Ironman 70.3 Bike Pacing by Power
Pace the Ironman 70.3 bike leg at about 75–80% of FTP (IF 0.75–0.80) so you can still run well off the bike. Here's how to do it on power, hills and wind.
On an Ironman 70.3, pace the 90 km (56-mile) bike leg at roughly 75–80% of your FTP — an Intensity Factor of 0.75–0.80 — controlled enough that you can still run a strong half marathon off it. Overbiking is the most common race-ruining mistake in middle-distance triathlon: going harder on the bike almost always costs you more on the run than it saves on the road.
What power to target
For most age-groupers, aim for a Normalized Power around 75–80% of FTP (IF 0.75–0.80). Strong, experienced athletes with a big aerobic base can hold 0.80–0.85, while first-timers or anyone off limited training should sit nearer 0.70–0.75. Ride as evenly as you can — a flat power profile with a slightly negative split is far more efficient than surging — and keep your Variability Index close to 1.0.
Why you have to hold back
A 70.3 is won or lost on the run. Every match you burn on the bike comes out of your legs at the start of the half marathon, and the time you lose running easily dwarfs the time you gained pushing. Treat the bike as a controlled effort that sets up the run, not as its own race.
Pacing hills and wind
On climbs, let your power rise modestly but cap the surges — a brief spike to 110% of FTP is fine, a sustained 120% is not. Into a headwind, resist the urge to chase a number; hold your effort and accept the lower speed. On descents and tailwinds, keep pedalling smoothly rather than coasting. The goal is a steady Normalized Power, not a steady speed.

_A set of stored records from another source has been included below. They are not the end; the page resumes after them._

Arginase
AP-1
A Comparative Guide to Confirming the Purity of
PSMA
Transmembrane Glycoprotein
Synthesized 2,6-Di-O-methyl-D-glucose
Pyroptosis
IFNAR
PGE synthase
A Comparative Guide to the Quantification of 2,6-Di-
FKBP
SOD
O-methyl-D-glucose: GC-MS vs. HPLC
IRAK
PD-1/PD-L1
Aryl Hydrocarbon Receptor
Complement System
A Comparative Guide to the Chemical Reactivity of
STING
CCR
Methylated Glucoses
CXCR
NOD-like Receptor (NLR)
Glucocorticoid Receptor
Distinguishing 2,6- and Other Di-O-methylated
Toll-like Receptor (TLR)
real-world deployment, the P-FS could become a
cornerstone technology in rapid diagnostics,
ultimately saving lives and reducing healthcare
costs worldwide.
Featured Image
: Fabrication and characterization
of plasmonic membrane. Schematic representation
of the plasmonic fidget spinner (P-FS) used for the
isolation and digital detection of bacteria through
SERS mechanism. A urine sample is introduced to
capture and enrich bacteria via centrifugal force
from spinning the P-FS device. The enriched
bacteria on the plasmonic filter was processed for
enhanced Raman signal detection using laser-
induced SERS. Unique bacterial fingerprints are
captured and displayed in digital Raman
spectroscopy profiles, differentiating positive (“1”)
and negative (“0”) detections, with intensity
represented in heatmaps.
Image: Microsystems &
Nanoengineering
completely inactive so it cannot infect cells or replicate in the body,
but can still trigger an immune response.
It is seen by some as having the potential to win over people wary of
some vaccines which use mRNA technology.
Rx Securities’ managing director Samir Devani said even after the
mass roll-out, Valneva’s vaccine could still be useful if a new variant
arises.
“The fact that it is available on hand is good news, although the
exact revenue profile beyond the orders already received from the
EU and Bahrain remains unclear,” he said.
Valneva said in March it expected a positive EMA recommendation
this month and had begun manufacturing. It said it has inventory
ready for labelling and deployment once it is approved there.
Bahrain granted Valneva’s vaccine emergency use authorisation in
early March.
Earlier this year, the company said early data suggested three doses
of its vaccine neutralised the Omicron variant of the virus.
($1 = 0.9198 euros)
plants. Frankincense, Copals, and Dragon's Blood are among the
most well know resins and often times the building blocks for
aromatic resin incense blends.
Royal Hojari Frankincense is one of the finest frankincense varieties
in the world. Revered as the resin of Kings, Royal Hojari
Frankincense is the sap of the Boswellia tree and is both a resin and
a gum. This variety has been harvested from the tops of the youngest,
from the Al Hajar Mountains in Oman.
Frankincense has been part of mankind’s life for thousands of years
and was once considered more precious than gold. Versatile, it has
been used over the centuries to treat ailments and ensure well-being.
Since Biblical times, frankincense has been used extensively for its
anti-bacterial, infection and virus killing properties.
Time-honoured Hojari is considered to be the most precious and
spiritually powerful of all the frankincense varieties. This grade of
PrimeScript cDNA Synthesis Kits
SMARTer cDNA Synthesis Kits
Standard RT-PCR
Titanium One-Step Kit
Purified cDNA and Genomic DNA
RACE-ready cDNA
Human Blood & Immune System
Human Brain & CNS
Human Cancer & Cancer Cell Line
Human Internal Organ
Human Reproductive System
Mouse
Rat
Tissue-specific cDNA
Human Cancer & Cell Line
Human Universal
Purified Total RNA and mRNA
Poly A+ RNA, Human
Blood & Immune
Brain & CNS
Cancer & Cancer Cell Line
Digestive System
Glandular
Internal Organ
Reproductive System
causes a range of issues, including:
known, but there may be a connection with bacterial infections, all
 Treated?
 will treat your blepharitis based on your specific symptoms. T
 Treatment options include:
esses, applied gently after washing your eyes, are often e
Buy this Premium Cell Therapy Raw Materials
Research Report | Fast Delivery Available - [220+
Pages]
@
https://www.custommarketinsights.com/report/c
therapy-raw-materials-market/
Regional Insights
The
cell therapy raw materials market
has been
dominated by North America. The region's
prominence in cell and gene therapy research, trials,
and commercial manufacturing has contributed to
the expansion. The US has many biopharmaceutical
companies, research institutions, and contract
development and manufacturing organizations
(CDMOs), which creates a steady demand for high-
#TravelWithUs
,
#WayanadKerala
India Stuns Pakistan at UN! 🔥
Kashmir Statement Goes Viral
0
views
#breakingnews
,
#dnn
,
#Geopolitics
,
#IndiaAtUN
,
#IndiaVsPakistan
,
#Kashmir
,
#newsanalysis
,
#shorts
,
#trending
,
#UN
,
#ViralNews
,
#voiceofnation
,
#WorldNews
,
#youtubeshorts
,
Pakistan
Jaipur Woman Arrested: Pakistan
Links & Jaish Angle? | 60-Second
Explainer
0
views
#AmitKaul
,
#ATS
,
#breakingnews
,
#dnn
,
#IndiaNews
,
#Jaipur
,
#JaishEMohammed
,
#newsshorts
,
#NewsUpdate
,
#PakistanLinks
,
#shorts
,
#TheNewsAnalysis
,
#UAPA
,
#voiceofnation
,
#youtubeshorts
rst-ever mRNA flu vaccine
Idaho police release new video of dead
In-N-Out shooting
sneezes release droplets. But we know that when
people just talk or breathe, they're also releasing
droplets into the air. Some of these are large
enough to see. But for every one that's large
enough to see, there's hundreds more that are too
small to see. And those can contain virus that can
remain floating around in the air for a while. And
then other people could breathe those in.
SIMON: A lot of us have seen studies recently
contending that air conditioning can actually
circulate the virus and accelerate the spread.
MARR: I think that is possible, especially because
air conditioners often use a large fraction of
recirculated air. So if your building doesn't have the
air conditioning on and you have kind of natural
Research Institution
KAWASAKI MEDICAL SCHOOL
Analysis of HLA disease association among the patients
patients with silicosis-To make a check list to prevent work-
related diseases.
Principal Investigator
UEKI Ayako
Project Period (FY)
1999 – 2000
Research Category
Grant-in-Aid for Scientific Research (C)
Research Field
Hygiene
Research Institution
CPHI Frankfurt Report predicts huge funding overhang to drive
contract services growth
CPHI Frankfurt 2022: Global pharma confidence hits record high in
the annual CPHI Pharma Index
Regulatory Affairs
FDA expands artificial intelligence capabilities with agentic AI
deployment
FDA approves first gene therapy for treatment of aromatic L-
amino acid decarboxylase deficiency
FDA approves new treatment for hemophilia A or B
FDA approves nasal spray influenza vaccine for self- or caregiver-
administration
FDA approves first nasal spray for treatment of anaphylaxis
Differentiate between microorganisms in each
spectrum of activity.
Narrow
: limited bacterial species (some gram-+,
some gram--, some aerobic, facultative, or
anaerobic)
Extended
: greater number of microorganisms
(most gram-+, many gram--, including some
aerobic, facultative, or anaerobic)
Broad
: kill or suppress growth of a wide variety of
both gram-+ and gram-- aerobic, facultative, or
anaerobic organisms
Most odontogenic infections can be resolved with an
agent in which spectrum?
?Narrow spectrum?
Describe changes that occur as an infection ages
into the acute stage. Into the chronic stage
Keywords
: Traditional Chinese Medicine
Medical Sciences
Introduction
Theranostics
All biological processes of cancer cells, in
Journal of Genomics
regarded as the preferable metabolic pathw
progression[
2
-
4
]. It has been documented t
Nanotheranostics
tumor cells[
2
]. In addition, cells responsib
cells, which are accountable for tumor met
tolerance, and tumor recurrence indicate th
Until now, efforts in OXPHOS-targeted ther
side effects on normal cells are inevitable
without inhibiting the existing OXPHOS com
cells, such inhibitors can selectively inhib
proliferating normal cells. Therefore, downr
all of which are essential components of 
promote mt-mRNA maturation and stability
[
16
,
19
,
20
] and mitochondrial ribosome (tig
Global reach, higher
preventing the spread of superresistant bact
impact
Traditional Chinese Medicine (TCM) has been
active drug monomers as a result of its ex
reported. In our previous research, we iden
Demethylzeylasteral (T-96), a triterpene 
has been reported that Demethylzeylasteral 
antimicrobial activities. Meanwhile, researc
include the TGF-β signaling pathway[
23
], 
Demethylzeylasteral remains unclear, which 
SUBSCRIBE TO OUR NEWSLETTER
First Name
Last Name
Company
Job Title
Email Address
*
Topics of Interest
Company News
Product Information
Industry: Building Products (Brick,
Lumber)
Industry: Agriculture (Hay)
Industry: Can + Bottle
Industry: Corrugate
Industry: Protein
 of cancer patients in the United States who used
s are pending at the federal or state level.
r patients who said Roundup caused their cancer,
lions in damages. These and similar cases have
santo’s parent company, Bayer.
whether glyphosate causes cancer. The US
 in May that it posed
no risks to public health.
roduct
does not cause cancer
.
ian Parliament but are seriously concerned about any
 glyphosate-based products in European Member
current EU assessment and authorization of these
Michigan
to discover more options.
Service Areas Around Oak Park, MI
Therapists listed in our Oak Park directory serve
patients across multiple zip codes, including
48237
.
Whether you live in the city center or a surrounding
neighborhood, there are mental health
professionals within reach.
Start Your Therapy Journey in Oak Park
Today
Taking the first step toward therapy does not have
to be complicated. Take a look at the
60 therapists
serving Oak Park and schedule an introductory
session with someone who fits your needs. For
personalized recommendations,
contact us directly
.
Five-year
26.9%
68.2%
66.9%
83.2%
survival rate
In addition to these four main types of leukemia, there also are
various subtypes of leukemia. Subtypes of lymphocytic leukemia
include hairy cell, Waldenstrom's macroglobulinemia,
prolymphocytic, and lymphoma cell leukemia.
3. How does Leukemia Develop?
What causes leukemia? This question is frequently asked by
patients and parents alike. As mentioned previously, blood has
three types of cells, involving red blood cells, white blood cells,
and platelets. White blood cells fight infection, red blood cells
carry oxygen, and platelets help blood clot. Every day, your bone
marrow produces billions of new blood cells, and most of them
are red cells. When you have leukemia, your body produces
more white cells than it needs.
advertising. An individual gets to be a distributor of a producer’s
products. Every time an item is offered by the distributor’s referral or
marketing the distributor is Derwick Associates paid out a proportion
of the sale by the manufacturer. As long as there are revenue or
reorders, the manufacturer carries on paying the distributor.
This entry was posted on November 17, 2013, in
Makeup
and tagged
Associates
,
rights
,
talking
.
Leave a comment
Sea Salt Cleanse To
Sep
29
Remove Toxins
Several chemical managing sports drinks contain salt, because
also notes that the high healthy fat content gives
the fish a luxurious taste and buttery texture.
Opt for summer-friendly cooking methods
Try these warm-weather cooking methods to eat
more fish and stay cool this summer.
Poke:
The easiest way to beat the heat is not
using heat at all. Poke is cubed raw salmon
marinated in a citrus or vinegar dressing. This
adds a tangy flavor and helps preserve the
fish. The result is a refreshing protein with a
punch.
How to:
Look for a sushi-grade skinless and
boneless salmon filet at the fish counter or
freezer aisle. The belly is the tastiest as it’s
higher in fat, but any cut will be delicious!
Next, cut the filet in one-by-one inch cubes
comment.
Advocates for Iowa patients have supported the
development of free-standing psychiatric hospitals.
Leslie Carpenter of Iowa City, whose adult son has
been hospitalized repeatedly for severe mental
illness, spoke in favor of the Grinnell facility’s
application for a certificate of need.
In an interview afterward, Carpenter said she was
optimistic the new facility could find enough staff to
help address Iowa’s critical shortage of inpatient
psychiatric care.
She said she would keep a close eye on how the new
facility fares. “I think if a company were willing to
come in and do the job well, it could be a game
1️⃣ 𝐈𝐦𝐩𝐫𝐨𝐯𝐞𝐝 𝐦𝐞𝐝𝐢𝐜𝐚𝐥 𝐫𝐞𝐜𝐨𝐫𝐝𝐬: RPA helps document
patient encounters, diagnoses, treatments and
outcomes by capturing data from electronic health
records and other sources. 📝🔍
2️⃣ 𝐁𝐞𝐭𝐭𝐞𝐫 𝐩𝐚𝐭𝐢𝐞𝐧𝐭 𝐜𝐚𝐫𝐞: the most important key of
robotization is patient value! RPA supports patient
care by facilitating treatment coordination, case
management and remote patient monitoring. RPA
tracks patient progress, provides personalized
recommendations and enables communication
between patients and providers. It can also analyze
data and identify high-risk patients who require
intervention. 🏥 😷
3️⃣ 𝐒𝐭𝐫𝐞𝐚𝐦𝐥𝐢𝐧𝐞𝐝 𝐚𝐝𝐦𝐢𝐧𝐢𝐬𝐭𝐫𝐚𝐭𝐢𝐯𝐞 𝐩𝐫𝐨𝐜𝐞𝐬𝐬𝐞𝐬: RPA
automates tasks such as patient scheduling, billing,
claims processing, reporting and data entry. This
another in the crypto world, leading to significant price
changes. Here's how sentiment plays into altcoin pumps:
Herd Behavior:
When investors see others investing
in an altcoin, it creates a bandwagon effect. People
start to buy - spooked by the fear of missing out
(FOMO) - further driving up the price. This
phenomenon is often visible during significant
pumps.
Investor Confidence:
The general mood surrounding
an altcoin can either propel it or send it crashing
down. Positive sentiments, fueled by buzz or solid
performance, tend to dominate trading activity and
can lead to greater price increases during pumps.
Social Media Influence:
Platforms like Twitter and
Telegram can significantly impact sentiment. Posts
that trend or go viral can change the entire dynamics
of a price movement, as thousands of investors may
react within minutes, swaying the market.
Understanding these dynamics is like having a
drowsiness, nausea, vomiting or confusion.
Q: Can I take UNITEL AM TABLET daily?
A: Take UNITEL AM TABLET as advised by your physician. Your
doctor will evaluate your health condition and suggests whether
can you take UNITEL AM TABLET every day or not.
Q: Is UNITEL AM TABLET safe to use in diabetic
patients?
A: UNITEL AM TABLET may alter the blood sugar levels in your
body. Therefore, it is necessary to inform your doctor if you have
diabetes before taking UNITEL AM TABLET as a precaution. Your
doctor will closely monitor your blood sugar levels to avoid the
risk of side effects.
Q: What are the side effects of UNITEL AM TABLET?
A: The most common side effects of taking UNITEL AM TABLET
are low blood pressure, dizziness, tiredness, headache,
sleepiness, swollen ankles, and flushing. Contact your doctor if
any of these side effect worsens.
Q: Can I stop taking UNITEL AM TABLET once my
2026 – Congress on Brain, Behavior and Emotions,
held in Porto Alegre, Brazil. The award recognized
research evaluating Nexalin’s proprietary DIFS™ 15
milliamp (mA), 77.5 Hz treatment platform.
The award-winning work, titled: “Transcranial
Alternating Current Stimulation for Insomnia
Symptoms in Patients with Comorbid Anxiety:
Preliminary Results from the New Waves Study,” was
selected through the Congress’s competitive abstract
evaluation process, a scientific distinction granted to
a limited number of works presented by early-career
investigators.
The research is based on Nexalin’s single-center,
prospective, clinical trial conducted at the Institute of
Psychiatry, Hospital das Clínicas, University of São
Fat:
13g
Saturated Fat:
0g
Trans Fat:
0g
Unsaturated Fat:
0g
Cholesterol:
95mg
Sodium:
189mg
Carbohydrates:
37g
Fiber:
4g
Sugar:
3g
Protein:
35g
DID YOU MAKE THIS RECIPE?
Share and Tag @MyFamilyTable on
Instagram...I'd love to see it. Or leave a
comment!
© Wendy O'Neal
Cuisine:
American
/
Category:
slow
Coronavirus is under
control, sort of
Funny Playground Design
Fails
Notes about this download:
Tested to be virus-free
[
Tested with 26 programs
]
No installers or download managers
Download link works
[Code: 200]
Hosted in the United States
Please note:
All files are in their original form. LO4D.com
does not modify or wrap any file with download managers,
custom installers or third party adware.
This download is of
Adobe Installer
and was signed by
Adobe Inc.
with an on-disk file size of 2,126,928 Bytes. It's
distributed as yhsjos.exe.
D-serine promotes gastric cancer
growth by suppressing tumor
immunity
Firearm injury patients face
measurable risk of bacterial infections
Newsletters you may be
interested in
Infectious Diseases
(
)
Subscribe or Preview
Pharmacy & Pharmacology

Fuelling the bike for the run
Take on 60–90 g of carbohydrate per hour on the bike and stay on top of hydration and sodium, especially in heat — the bike is your best chance to fuel for the run, because it's much harder to absorb calories while running. Practise your exact race nutrition in training so nothing is a surprise on the day.
How Stride helps you pace it
Stride's course power-planner takes the actual 70.3 bike course and your rider profile and computes a target power and expected time using gradient, your CdA and the day's wind, so you race to a number rather than a guess. It models your W′ balance so you don't overspend on the climbs, and the Stride AI Planner builds the multi-sport block that gets your bike and run ready together. Plan your 70.3 with Stride.
Frequently asked questions
- What power should I ride the Ironman 70.3 bike leg at?
- Most age-groupers should target a Normalized Power of about 75–80% of FTP (Intensity Factor 0.75–0.80). Strong athletes can hold 0.80–0.85; first-timers should sit nearer 0.70–0.75 to protect the run.
- What is a good Intensity Factor for a 70.3 bike?
- An IF of 0.75–0.80 is the sweet spot for most athletes — hard enough to be efficient, easy enough to run well off the bike. Above about 0.85 the risk of blowing up on the run rises sharply.
- How do I avoid blowing up on the run?
- Pace the bike conservatively (IF 0.75–0.80), ride evenly without big surges, and fuel 60–90 g of carbs per hour on the bike. Most run blow-ups are caused by overbiking, not by a lack of run fitness.
- How long does the 70.3 bike leg take?
- The 90 km bike usually takes most age-groupers 2.5–3.5 hours depending on course and fitness. A course power-planner can estimate your time from your target watts and the route profile.